2022年05月24日

健康習慣|夏の食養生のポイント「熱を冷まして、湿気を追い出す」

夏の不調は暑さと湿気が主な原因。薬膳の世界ではそれぞれを「暑邪(しょじゃ)」「湿邪(しつじゃ)」と呼び、取り除くべきものと考えています。今回は、薬膳から見た“夏の不調のわけ”や、健やかに過ごすための食養生のポイントを解説します。


 

夏の不調は暑さと湿気が主な原因。薬膳の世界ではそれぞれを「暑邪(しょじゃ)」「湿邪(しつじゃ)」と呼び、取り除くべきものと考えています。今回は、薬膳から見た“夏の不調のわけ”や、健やかに過ごすための食養生のポイントを解説します。

薬膳的に「夏」はどんな季節?

薬膳では身体の外からやってくる病気の原因(外因)を、「邪気」と呼びます。邪気には風・寒・暑・湿・燥・火(熱)の6種類があります。なかでも高温多湿な日本の夏は、暑さによる「暑邪(しょじゃ)」、それから湿気による「湿邪(しつじゃ)」に注意が必要です。

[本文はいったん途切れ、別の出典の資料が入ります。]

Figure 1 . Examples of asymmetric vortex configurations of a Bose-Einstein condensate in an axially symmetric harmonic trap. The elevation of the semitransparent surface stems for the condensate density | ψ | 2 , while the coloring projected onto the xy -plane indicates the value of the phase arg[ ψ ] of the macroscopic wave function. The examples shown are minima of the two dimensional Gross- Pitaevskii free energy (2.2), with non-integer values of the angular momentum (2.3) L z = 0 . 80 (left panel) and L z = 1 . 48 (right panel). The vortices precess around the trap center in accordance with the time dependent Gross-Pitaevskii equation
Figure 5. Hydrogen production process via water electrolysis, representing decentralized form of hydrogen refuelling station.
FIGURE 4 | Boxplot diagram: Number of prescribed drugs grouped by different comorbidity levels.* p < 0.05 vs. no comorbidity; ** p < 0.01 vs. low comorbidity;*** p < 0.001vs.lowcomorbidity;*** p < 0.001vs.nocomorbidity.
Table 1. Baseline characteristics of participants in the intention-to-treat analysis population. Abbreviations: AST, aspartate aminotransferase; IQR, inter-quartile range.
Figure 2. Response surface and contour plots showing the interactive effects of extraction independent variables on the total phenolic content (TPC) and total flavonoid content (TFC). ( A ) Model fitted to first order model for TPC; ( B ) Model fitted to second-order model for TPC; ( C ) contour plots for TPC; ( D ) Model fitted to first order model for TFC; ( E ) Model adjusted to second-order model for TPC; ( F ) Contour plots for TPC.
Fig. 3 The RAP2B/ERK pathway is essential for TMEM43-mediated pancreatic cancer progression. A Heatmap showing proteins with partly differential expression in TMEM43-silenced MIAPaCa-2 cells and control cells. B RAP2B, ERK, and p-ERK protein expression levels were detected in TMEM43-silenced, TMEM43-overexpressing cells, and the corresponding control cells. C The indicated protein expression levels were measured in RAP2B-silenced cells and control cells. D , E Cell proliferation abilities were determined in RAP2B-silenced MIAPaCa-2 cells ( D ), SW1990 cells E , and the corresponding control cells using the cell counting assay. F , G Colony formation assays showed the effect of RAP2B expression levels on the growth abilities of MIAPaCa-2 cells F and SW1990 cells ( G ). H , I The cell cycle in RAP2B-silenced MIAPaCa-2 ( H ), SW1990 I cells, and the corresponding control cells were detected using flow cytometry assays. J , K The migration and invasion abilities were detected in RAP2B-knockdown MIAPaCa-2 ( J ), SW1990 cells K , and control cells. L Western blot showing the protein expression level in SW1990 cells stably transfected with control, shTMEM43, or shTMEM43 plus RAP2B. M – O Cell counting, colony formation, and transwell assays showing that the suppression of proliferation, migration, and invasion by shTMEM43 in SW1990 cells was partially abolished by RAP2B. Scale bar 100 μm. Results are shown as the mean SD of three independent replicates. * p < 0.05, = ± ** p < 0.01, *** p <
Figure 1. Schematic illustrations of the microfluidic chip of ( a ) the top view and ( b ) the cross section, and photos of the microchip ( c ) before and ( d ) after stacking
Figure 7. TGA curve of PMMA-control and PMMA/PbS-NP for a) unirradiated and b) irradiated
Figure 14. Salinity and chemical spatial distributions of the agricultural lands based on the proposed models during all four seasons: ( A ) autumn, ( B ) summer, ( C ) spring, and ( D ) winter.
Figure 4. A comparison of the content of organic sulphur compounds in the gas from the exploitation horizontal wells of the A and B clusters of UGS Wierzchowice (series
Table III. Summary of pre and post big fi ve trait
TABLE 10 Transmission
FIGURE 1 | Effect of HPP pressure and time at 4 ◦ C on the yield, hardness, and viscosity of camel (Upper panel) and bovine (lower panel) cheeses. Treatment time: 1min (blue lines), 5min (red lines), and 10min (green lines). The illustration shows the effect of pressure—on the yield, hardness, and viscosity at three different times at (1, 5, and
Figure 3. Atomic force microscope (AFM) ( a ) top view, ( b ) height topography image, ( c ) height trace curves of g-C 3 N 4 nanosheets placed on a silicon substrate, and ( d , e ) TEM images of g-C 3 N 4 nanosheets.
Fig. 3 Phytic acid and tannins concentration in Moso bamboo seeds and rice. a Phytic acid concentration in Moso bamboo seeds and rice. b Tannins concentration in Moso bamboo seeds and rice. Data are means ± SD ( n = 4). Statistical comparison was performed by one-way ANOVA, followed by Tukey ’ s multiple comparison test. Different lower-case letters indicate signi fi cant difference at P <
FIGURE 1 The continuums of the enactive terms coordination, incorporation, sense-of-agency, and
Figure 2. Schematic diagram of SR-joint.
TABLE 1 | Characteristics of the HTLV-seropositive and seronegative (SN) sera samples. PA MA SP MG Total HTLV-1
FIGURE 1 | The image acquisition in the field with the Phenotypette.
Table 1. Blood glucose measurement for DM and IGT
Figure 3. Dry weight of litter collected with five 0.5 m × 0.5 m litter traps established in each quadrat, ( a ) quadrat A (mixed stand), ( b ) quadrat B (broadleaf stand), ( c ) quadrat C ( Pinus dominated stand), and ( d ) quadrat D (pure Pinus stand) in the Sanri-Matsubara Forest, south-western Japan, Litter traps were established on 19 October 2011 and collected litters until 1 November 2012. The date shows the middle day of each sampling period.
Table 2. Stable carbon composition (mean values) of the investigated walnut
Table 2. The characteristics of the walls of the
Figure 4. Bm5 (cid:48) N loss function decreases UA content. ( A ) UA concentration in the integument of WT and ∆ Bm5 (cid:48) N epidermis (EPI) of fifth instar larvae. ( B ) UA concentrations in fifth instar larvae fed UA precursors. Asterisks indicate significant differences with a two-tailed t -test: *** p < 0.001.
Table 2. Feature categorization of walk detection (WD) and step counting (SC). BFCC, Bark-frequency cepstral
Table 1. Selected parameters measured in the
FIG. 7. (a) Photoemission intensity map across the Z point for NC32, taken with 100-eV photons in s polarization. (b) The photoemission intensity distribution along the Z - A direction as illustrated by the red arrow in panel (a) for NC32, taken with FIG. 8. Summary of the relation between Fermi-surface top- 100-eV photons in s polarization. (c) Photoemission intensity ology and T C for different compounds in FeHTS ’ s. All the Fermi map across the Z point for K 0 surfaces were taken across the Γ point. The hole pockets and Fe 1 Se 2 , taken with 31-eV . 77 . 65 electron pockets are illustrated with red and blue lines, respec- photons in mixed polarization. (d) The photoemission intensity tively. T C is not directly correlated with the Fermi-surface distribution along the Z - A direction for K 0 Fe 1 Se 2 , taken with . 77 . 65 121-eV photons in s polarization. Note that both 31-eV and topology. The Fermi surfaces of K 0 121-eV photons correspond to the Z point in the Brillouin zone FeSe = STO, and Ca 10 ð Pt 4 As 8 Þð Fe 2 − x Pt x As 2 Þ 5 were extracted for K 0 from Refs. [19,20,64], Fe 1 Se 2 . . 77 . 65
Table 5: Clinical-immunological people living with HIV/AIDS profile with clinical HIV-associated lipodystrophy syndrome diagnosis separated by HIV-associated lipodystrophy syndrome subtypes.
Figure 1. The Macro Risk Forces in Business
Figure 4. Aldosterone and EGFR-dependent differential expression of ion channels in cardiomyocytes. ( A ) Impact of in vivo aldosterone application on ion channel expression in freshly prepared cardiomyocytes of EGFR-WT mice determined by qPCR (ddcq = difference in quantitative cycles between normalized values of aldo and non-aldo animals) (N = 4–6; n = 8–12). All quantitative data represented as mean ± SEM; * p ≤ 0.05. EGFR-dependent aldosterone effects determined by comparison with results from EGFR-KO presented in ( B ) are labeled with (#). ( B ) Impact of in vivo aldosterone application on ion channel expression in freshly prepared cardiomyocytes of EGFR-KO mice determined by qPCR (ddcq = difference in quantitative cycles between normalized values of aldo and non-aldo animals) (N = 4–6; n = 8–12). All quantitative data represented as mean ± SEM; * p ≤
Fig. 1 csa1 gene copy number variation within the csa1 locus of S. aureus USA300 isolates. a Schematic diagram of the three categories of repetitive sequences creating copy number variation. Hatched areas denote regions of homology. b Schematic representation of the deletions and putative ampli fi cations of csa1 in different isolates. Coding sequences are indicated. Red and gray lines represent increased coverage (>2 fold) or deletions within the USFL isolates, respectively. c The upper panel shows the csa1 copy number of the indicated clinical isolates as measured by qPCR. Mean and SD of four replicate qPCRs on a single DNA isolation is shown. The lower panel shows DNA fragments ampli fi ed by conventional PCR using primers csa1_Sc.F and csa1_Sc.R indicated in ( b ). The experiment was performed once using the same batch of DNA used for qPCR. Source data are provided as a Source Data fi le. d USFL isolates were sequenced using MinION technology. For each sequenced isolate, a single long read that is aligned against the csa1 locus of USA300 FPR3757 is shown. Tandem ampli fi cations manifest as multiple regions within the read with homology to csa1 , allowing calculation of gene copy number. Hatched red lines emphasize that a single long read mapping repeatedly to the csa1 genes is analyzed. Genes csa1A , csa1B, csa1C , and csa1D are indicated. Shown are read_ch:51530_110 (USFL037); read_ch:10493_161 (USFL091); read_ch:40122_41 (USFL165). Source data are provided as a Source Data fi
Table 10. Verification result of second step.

食養生は「ちょっと早めに次の季節の食養生をはじめる」ことで、より効果を発揮します。夏を健康に過ごすためには、晩春のタイミング~梅雨くらいから、夏に向けた食養生を意識するといいでしょう。

夏は「身体から暑邪と湿邪を追い出し、“心”の機能を高める」

 

食べ物は体質や体調に合わせて選ぶのはもちろん、季節に合わせることも非常に大切です。食養生の世界では「夏は補陰養心」といいます。聞き慣れない言葉ですが、この4つの漢字に夏の食養生ポイントが詰まっています。

「補陰」とは、潤いを補うこと

「陰陽(陰陽学説)」は中医学の基本的な考え方のひとつで、夏と冬、昼と夜、天と地、雨と晴れなど、世界のありとあらゆるものを陰と陽に分けて考えます。人の身体の内にも陰と陽があり、2つのバランスがとれているのが健康な状態です。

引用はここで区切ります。